Toys are often utilized in play therapy sessions to express emotions and create a safe atmosphere (Bratton, Ray & Landreth, 2008). These toys can help children work through fears, anger or other negative emotions that may be present in their life. Furthermore, they help build positive relationships and enhance communication skills with the therapist or other children present during the session.
One strategy is to let the client select their favorite toys and then let them use those objects as desired. This could be done for various reasons such as stress relief, anger release or building self-esteem (Bratton Ray et al., 2008).
Toys can be especially beneficial for younger children or those with sensory integration disorders. Physically interactive toys like blocks or dolls provide soothing comfort and give clients a sense of control over their lives.
Another way to use toys is to let the client explore a situation that causes worry or anxiety, such as an impending presentation. The therapist can then demonstrate how best to approach this scenario in order to reduce their fear and increase comfort level.
This can be an effective tool for the therapist to observe client reactions to certain circumstances and build rapport with them. It may also serve to teach clients how to regulate their emotions and act with their best interests in mind (Bratton & Ray, n.d).
Squiggles are a useful tool in play therapy, as they allow the therapist to gain insight into the client’s thinking process and how they interpret the world (Schaeffer & Cangelosi, 2016). For example, drawing random squiggles on paper might prompt clients to think of something specific or bring up memories for them. Together, therapist and client could then attempt to draw their own squiggles – an engaging exercise for both parties (Schaeffer & Cangelosi, 2018).

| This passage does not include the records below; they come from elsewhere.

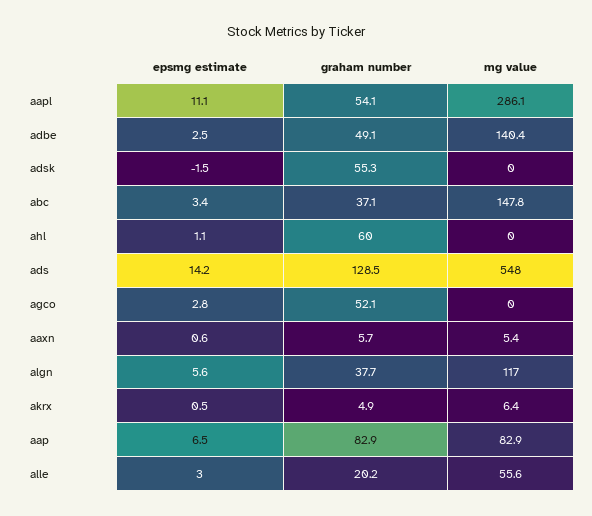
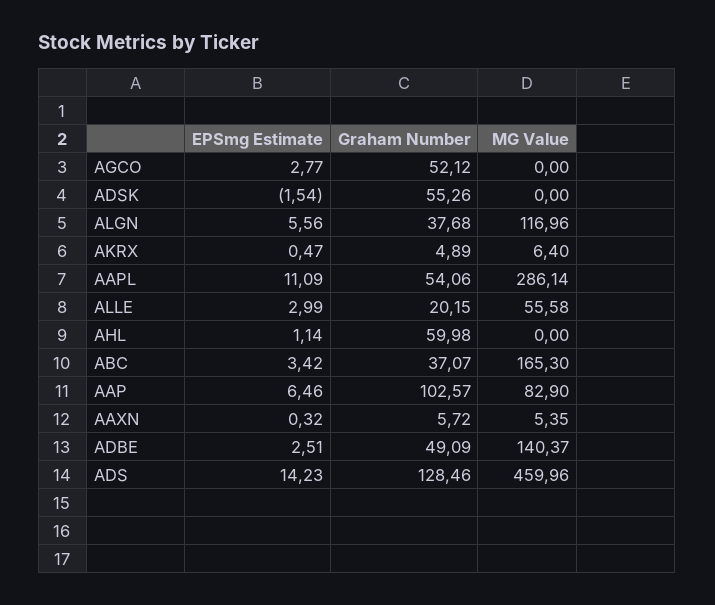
mg value, abc: 147.8 -> 165.3
mg value, ads: 548 -> 459.96
epsmg estimate, aaxn: 0.6 -> 0.32
graham number, aap: 82.9 -> 102.57

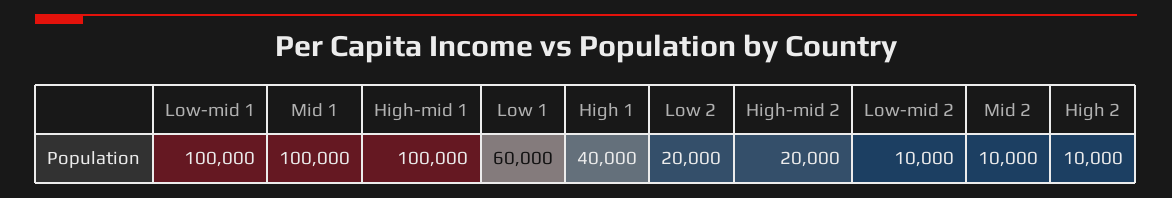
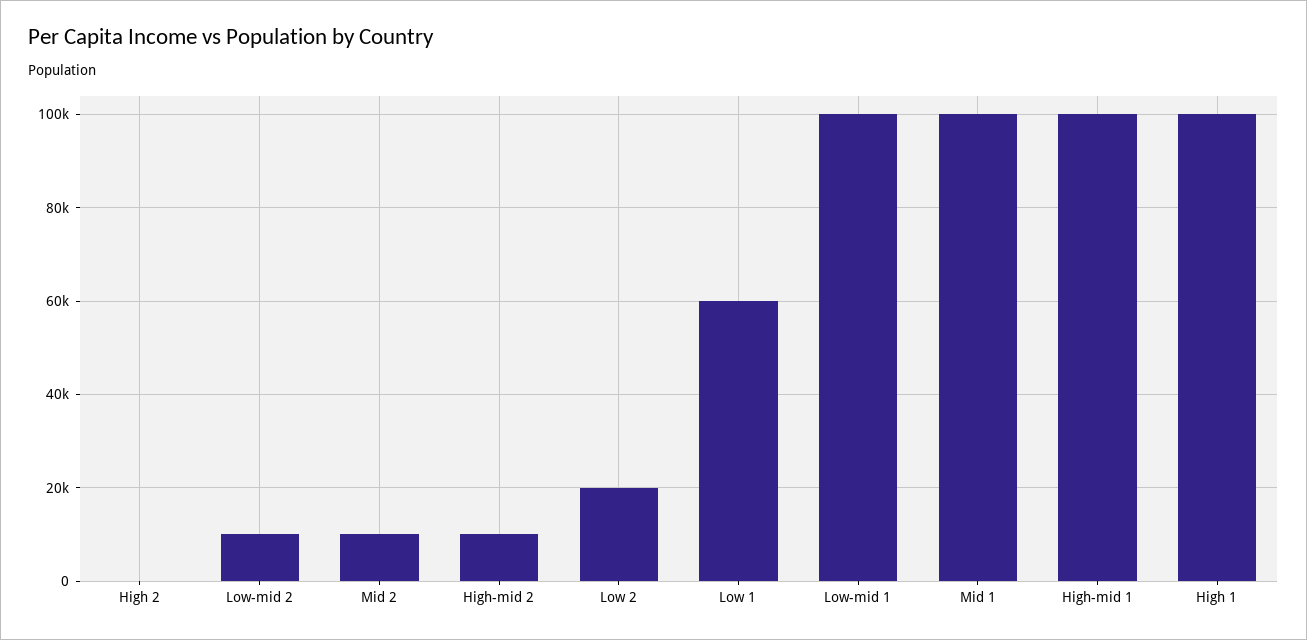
High 1: 40000 -> 100000
High-mid 2: 20000 -> 10000
High 2: 10000 -> 0

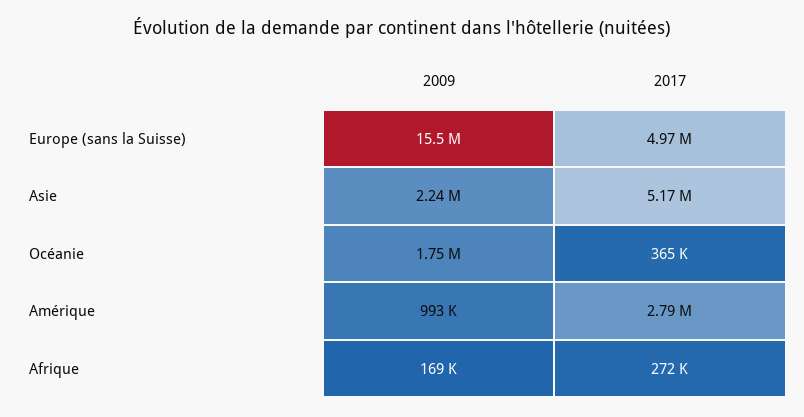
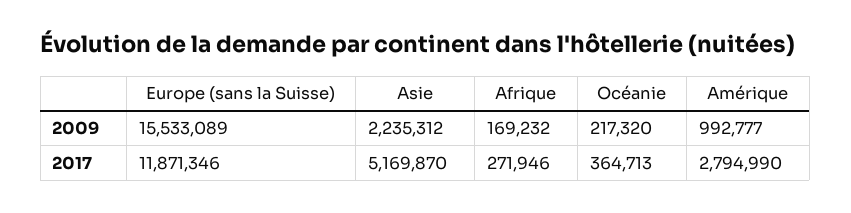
2017, Europe (sans la Suisse): 4970000 -> 11871346
2009, Océanie: 1750000 -> 217320

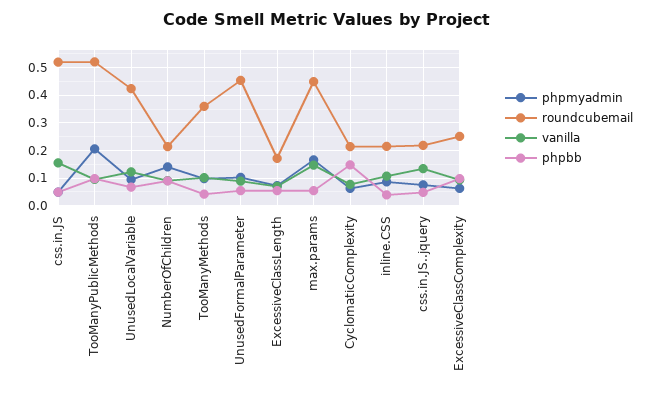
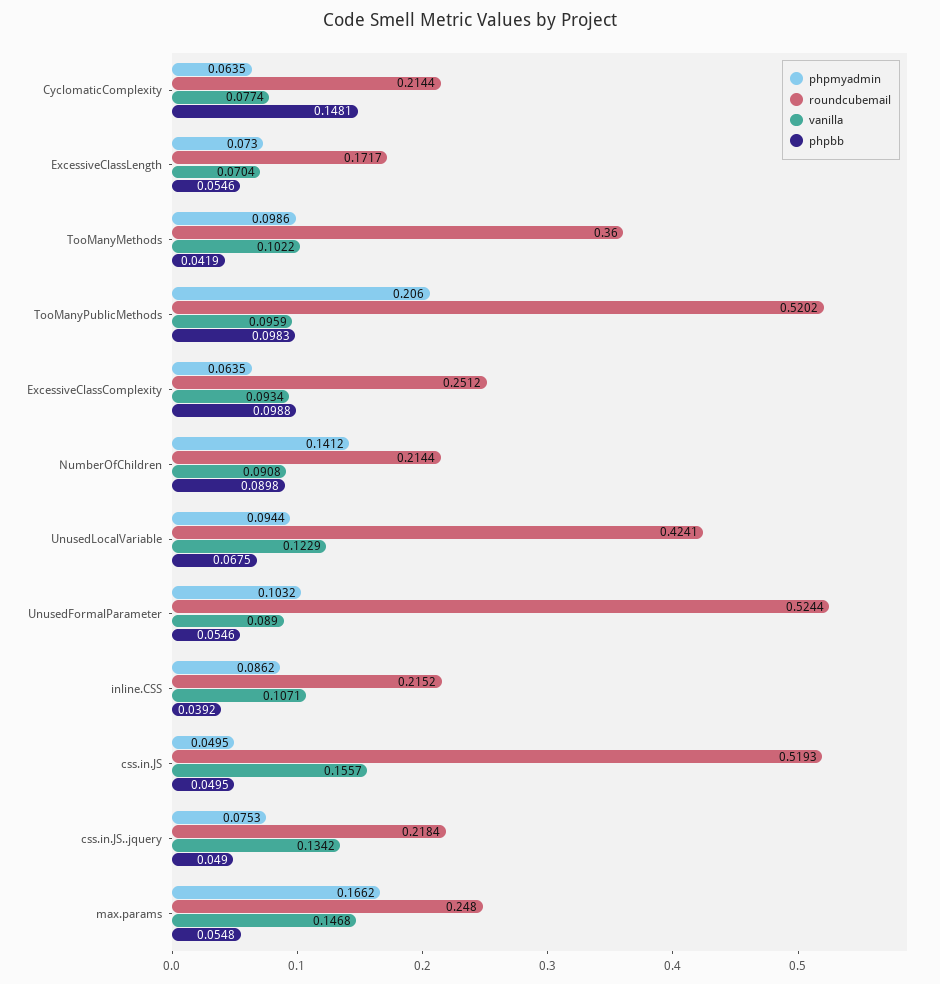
roundcubemail, UnusedFormalParameter: 0.45 -> 0.5244
roundcubemail, max.params: 0.45 -> 0.248

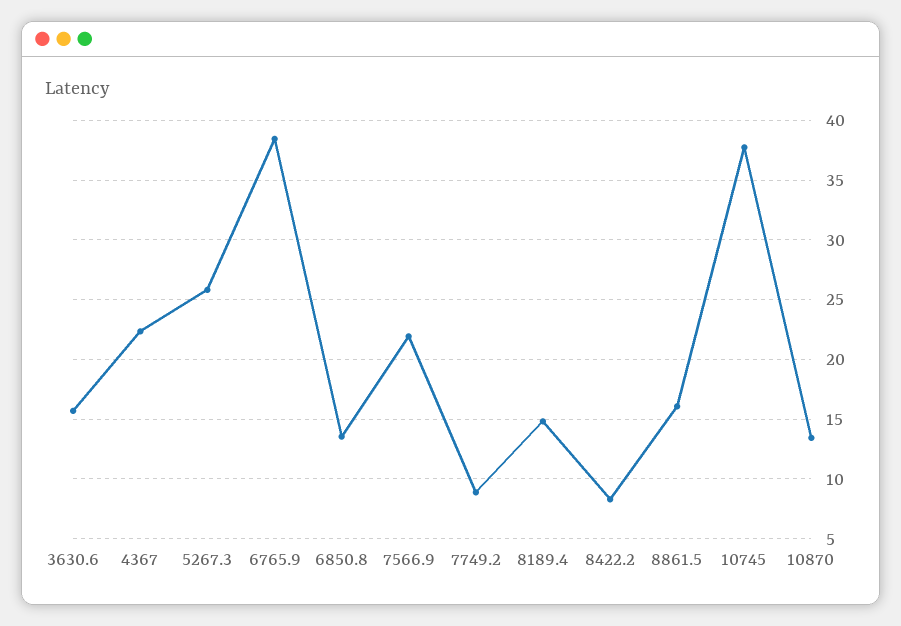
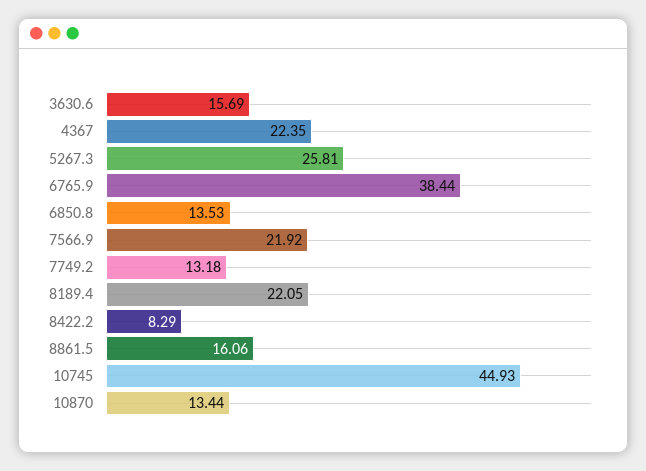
7749.2: 9 -> 13.18
8189.4: 15 -> 22.05
10745: 38 -> 44.93

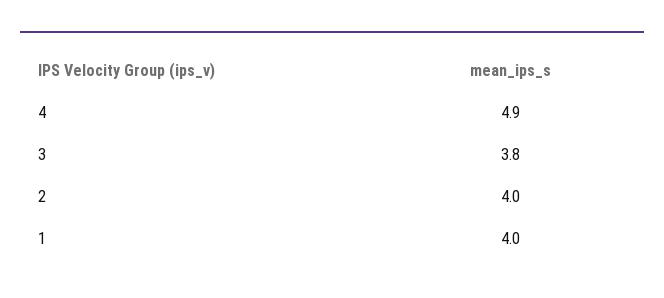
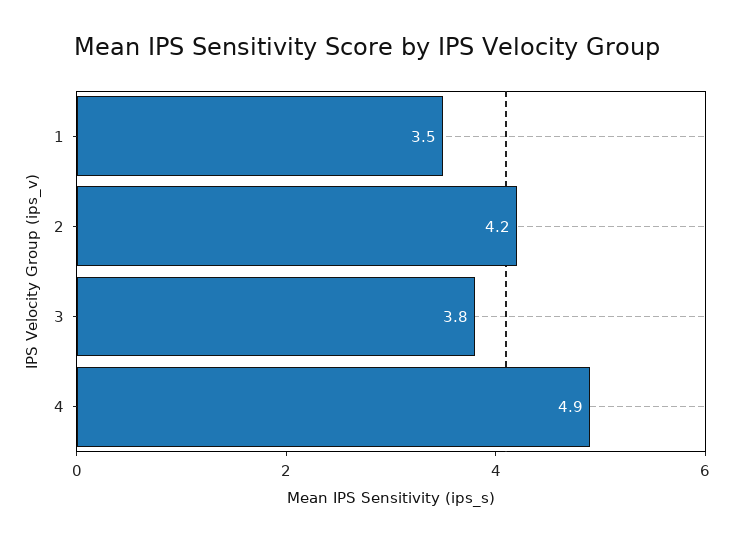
2: 4 -> 4.2
1: 4 -> 3.5

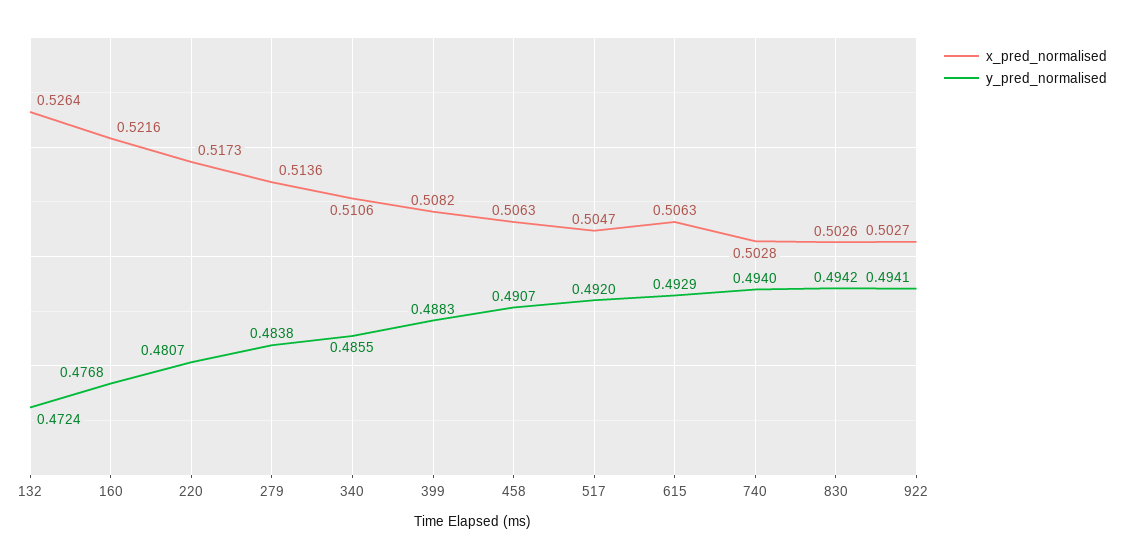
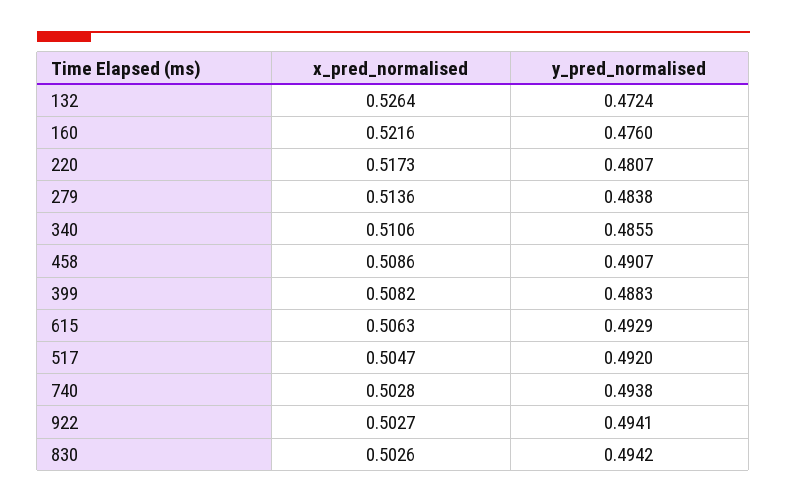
y_pred_normalised, 160: 0.4768 -> 0.476
x_pred_normalised, 458: 0.5063 -> 0.5086
y_pred_normalised, 740: 0.494 -> 0.4938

Puppets are a common tool in play therapy, as they can be utilized for many purposes. They may help the client and therapist get to know each other better or expose underlying family dynamics which the client feels unable to discuss openly with their therapist.
Feeling words are another useful tool in play therapy to help clients comprehend how they are feeling. They can be drawn or written on paper and the client can place poker chips on each feeling to demonstrate how much of each sensation they possess.